= Football Trust =

The Football Trust was a Government funded body to improve the safety of sports stadiums in the United Kingdom.

It was set up by the Labour Government in 1975, with the assistance of the pools companies and the English Football League. Its original primary purpose (when it was known as the Football Grounds Improvement Trust) was to assist with the costs of implementing the Safety of Sports Grounds Act 1975.

In October 1990, Chancellor of the Exchequer John Major reduced tax on the pools competitions such as "spot the ball" to help fund the trust.

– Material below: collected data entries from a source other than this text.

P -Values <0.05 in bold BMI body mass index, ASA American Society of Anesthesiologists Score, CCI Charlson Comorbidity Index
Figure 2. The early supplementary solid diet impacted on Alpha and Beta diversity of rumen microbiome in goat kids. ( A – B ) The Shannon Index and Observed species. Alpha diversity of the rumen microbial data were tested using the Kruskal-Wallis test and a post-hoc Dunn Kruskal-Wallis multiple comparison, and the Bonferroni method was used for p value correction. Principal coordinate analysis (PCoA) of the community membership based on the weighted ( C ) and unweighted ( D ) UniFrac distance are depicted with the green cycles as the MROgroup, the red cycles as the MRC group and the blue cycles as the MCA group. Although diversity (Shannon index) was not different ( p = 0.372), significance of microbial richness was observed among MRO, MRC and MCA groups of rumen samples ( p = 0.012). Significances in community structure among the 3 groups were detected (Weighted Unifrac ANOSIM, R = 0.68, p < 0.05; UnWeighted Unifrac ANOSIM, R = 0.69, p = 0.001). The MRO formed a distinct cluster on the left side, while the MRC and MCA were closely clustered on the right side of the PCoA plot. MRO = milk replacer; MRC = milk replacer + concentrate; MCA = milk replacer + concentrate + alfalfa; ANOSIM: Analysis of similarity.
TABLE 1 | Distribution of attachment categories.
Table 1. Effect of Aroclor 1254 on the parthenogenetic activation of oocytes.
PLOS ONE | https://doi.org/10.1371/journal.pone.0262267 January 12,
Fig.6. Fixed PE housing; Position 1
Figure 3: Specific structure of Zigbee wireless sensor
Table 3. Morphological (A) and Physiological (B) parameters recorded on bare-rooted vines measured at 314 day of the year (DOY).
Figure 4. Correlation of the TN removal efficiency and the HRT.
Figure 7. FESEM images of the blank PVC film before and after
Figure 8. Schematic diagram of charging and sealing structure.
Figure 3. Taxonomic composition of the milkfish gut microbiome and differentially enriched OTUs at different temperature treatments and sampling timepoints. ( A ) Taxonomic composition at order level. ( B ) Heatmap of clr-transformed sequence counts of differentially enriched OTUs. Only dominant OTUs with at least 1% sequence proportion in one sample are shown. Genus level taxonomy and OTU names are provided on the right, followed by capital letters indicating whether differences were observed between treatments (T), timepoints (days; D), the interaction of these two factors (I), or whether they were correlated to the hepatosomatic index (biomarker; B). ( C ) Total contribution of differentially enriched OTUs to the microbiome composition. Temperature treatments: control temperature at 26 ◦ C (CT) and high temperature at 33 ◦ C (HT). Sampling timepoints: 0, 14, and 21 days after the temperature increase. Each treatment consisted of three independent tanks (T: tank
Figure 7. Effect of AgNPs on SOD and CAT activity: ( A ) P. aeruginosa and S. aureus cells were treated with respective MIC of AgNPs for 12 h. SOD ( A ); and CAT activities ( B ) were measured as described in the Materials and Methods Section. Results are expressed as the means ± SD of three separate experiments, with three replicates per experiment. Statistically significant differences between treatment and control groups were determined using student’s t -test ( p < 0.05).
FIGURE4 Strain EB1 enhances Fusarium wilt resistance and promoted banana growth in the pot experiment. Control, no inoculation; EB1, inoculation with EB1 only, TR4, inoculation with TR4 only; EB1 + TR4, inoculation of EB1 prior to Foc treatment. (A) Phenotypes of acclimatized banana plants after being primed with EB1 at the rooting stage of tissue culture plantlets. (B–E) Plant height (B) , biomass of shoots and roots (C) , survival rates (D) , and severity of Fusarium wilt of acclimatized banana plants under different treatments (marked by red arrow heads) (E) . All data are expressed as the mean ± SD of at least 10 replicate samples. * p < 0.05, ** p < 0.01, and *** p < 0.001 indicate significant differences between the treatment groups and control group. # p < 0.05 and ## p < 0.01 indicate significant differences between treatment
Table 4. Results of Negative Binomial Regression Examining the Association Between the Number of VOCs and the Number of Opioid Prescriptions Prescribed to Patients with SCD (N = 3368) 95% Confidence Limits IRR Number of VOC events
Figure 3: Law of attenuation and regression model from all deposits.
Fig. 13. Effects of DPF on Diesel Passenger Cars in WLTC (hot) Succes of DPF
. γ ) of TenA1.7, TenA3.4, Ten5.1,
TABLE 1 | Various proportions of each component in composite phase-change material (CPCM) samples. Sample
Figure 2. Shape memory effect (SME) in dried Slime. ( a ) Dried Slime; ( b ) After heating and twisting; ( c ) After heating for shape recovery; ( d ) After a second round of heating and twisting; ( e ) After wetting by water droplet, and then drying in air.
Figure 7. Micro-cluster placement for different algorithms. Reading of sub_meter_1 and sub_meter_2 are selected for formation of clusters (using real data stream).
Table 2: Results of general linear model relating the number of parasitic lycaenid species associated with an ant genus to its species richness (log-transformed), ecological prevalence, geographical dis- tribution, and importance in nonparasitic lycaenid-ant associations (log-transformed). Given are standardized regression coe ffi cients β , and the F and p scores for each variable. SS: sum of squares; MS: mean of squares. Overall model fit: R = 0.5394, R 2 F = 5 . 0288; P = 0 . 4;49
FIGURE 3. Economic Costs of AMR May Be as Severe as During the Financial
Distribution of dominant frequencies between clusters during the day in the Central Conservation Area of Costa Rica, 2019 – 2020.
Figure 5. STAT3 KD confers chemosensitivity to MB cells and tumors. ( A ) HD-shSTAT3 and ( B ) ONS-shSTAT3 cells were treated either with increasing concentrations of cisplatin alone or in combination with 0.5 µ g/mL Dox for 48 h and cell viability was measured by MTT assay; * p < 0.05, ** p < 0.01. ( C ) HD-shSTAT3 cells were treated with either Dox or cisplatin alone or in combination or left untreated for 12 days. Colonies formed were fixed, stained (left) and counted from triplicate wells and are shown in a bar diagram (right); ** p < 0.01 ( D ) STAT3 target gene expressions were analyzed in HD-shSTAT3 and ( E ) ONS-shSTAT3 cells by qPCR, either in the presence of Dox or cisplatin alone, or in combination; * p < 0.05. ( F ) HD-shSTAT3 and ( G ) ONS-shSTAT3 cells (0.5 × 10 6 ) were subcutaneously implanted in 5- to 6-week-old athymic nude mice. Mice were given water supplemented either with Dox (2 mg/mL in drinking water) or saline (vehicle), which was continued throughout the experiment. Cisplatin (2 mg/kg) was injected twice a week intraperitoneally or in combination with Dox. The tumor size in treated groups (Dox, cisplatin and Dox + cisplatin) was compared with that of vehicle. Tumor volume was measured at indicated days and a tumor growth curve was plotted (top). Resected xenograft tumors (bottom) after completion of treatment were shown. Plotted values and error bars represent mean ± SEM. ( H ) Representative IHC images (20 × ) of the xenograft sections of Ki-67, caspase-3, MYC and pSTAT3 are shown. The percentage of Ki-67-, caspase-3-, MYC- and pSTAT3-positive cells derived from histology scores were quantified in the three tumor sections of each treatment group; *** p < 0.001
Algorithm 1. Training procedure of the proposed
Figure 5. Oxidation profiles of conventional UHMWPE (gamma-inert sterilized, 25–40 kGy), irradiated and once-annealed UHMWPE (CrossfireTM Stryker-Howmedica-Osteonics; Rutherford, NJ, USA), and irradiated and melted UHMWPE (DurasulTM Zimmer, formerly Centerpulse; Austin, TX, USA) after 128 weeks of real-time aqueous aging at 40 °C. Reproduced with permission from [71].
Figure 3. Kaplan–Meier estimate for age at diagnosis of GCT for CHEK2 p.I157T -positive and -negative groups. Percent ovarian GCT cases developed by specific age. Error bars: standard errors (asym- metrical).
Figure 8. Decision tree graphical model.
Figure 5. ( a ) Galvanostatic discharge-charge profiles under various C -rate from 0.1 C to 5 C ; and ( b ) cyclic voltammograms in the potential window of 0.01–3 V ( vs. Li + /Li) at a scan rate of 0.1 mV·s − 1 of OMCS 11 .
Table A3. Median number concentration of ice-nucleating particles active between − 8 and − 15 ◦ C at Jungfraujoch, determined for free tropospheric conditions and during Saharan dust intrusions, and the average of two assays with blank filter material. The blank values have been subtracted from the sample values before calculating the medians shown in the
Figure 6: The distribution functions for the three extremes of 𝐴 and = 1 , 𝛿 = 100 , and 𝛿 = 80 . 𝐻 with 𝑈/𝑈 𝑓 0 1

It was chaired by Tom Pendry.

| Club | Grant (£) |
|---|---|
| Aston Villa | 3,476,361 |
| Blackburn Rovers | 3,453,437 |
| Chelsea | 4,402,949 |
| Coventry City | 3,465,131 |
| Derby County | 4,641,487 |
| Everton | 2,465,325 |
| Leeds Utd | 2,583,373 |
| Leicester City | 2,712,447 |
| Liverpool | 3,362,691 |
| Man Utd | 3,692,619 |
| Middlesbrough | 4,210,311 |
| Newcastle | 3,418,275 |
| Sheffield Wednesday | 4,299,086 |
| Sunderland | 4,454,354 |
| Arsenal | 3,072,167 |
| Bristol City | 2,328,531 |
| Nottingham Forest | 2,267,384 |
| Tottenham Hotspur | 3,519,216 |
| West Ham | 4,068,663 |
| Wembley | 2,057,253 |

The Trust was wound up in 2000 and replaced with the Football Foundation.